▸ YOUR GOAL: Gather each line containing the string "cited" from these entries.

▸ MATERIAL FOR THIS TASK:
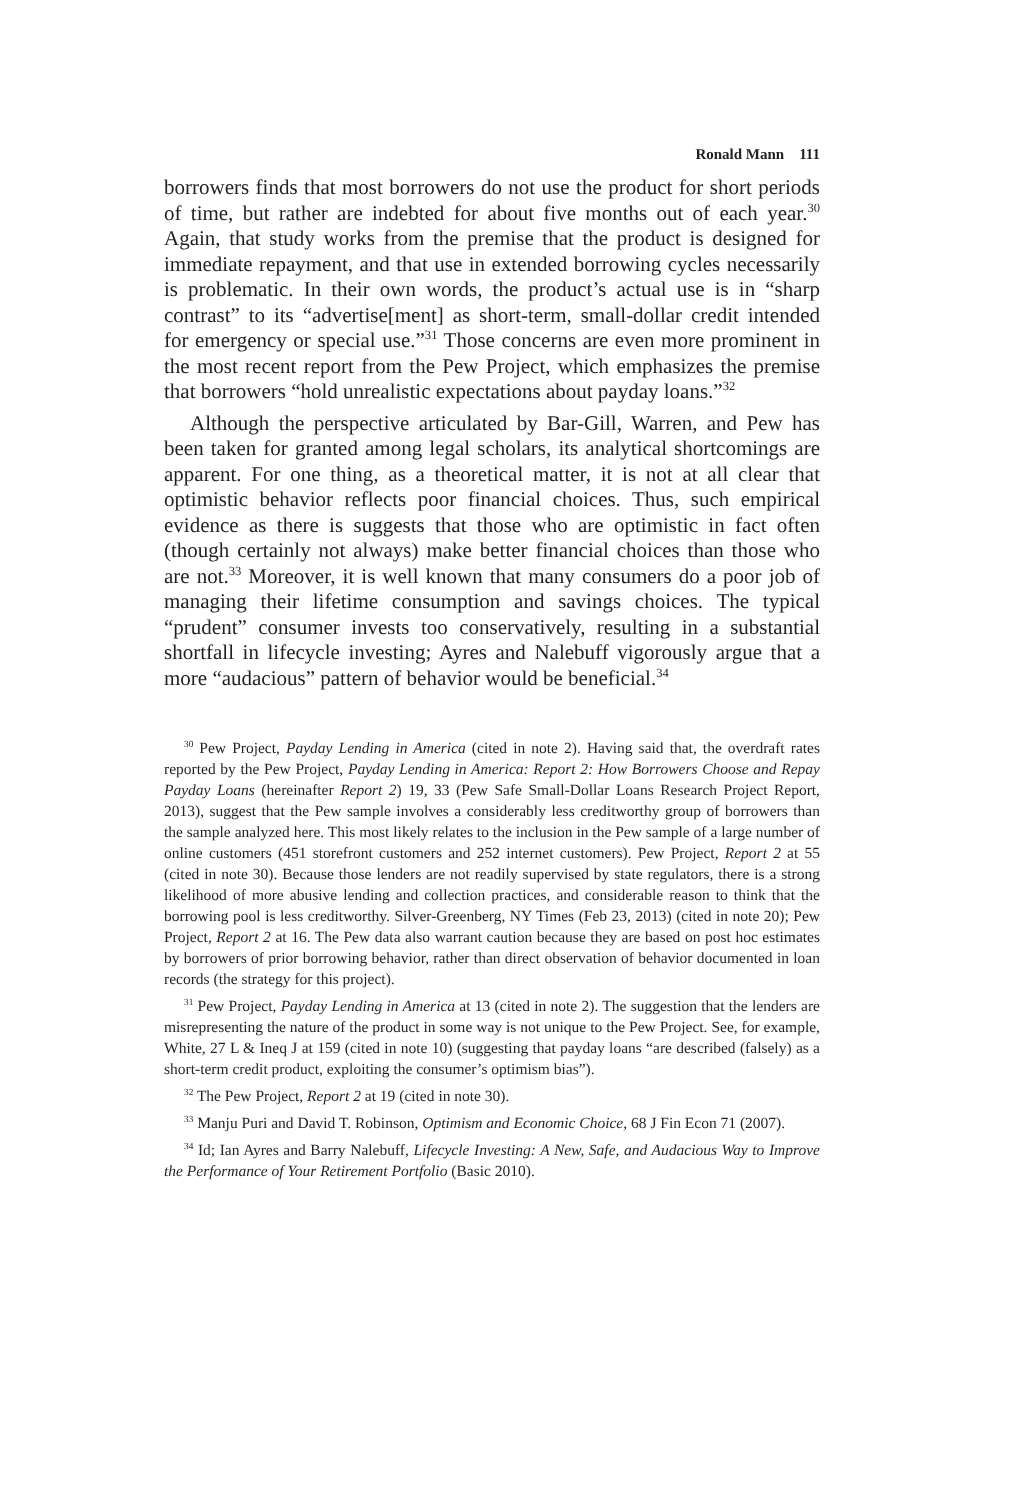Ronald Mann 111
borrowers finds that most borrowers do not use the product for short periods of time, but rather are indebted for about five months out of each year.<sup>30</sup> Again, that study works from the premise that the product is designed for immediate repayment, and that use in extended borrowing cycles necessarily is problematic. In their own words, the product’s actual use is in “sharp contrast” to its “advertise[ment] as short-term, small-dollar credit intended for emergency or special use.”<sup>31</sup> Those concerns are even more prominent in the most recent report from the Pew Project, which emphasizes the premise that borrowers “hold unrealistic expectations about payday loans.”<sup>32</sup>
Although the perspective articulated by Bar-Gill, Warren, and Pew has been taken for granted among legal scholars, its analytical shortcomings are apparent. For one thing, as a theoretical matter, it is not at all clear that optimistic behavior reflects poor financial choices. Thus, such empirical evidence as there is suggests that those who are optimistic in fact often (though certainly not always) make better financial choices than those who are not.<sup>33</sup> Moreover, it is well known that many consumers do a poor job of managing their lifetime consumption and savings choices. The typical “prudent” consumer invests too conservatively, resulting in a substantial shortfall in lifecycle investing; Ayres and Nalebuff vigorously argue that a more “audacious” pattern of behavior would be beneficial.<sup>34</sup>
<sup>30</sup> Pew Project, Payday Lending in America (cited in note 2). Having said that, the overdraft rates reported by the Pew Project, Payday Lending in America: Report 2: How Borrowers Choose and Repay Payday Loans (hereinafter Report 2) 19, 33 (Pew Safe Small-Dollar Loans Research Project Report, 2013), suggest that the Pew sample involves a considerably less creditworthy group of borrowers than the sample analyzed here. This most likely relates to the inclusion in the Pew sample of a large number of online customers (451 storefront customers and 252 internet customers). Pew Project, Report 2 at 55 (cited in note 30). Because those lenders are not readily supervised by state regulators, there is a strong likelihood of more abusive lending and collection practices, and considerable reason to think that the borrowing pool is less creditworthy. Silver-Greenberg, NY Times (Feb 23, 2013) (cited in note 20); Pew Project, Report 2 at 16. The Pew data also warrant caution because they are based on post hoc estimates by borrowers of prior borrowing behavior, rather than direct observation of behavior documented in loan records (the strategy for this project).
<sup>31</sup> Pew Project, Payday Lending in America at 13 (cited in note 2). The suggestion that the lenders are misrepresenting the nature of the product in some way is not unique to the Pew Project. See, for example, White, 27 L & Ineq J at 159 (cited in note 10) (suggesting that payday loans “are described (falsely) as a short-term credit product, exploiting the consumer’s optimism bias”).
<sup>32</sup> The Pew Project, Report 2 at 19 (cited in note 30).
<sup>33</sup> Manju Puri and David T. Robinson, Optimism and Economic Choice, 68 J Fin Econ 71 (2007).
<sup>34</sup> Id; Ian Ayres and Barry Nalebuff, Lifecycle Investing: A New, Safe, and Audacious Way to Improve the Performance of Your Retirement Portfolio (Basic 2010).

--

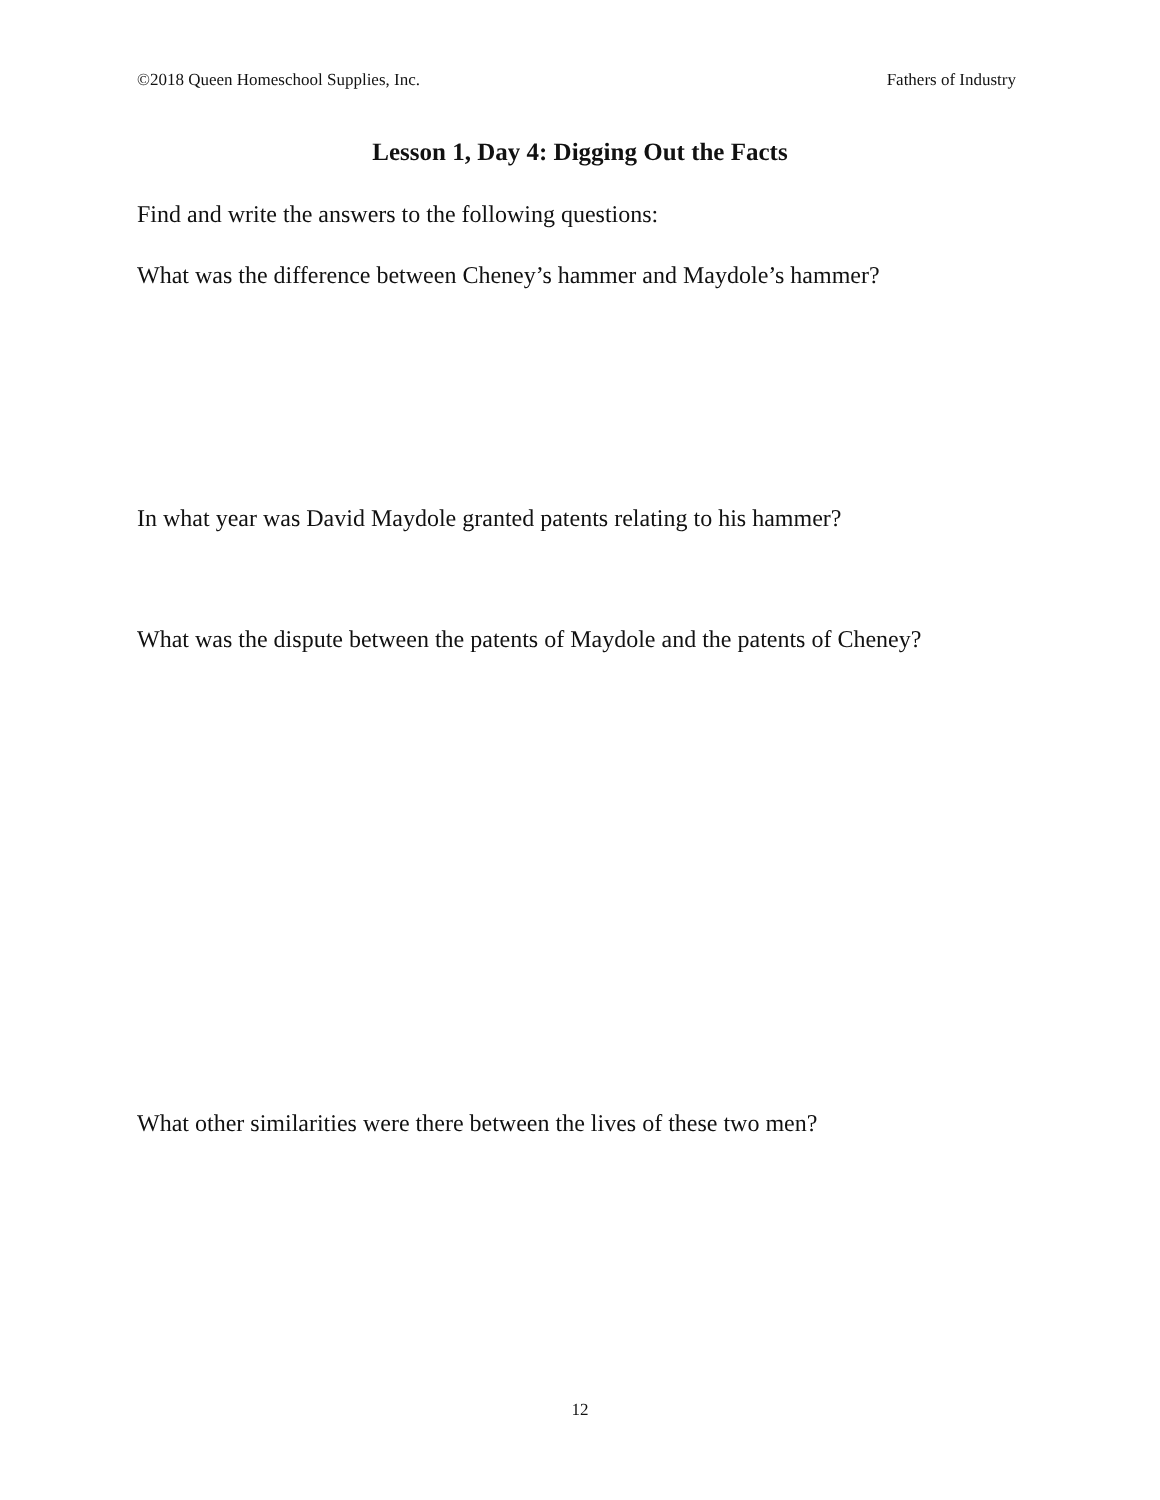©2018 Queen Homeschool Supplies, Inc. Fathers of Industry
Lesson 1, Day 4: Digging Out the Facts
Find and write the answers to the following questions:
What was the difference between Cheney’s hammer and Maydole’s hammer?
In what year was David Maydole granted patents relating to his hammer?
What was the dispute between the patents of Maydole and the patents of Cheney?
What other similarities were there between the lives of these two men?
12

* * *

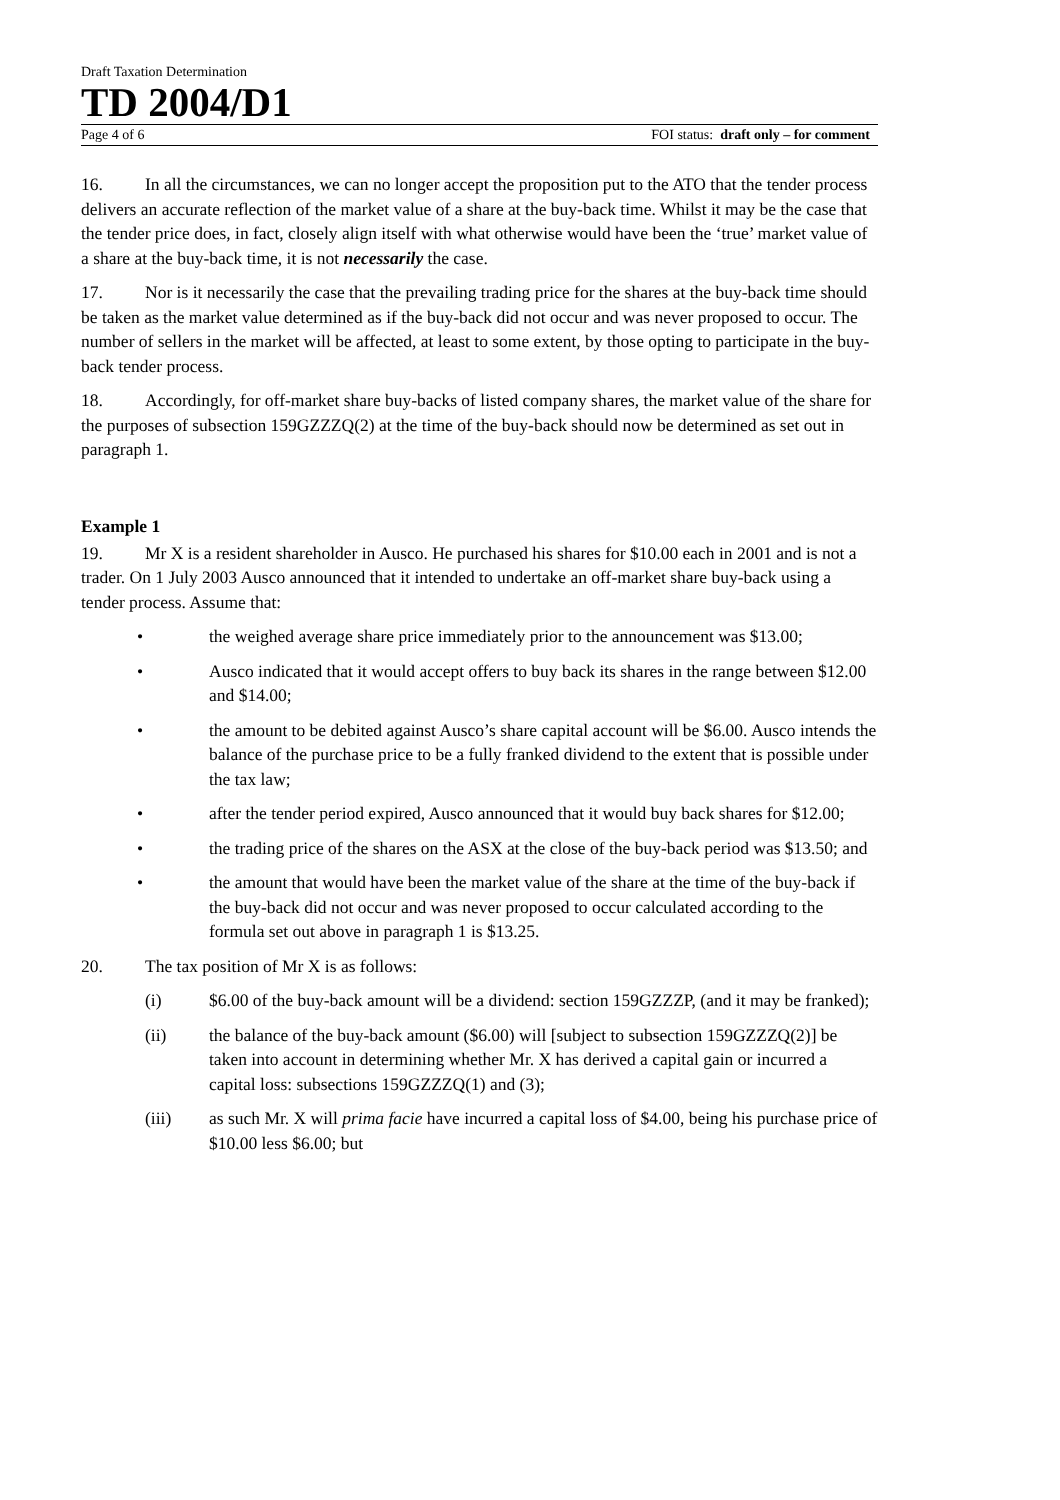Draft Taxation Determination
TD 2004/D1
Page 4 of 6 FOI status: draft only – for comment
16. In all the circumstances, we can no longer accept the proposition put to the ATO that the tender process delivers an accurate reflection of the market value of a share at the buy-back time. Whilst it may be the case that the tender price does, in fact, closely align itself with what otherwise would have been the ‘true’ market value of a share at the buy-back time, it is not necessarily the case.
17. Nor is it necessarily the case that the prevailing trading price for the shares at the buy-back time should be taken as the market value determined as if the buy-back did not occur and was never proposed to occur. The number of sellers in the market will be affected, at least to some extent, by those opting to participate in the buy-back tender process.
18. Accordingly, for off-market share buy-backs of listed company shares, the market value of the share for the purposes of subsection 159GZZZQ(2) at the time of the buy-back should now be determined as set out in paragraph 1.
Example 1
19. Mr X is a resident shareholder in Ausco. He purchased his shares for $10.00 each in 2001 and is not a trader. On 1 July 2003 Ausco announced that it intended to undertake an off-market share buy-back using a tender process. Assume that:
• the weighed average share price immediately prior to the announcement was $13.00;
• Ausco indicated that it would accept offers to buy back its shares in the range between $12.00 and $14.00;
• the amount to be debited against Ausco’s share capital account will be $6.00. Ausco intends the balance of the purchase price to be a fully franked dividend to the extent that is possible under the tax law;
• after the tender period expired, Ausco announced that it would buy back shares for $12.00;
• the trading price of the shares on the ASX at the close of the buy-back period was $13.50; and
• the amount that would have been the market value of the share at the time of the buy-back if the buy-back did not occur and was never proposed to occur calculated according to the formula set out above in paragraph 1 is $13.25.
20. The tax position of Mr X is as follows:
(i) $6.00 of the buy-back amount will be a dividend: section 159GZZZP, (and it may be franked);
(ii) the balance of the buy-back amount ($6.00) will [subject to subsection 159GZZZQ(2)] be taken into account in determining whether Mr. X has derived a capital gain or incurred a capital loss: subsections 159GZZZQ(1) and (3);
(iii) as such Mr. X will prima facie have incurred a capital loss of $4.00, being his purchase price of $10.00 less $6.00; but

▸ ANSWER SECTION:
<sup>30</sup> Pew Project, Payday Lending in America (cited in note 2). Having said that, the overdraft rates reported by the Pew Project, Payday Lending in America: Report 2: How Borrowers Choose and Repay Payday Loans (hereinafter Report 2) 19, 33 (Pew Safe Small-Dollar Loans Research Project Report, 2013), suggest that the Pew sample involves a considerably less creditworthy group of borrowers than the sample analyzed here. This most likely relates to the inclusion in the Pew sample of a large number of online customers (451 storefront customers and 252 internet customers). Pew Project, Report 2 at 55 (cited in note 30). Because those lenders are not readily supervised by state regulators, there is a strong likelihood of more abusive lending and collection practices, and considerable reason to think that the borrowing pool is less creditworthy. Silver-Greenberg, NY Times (Feb 23, 2013) (cited in note 20); Pew Project, Report 2 at 16. The Pew data also warrant caution because they are based on post hoc estimates by borrowers of prior borrowing behavior, rather than direct observation of behavior documented in loan records (the strategy for this project).
<sup>31</sup> Pew Project, Payday Lending in America at 13 (cited in note 2). The suggestion that the lenders are misrepresenting the nature of the product in some way is not unique to the Pew Project. See, for example, White, 27 L & Ineq J at 159 (cited in note 10) (suggesting that payday loans “are described (falsely) as a short-term credit product, exploiting the consumer’s optimism bias”).
<sup>32</sup> The Pew Project, Report 2 at 19 (cited in note 30).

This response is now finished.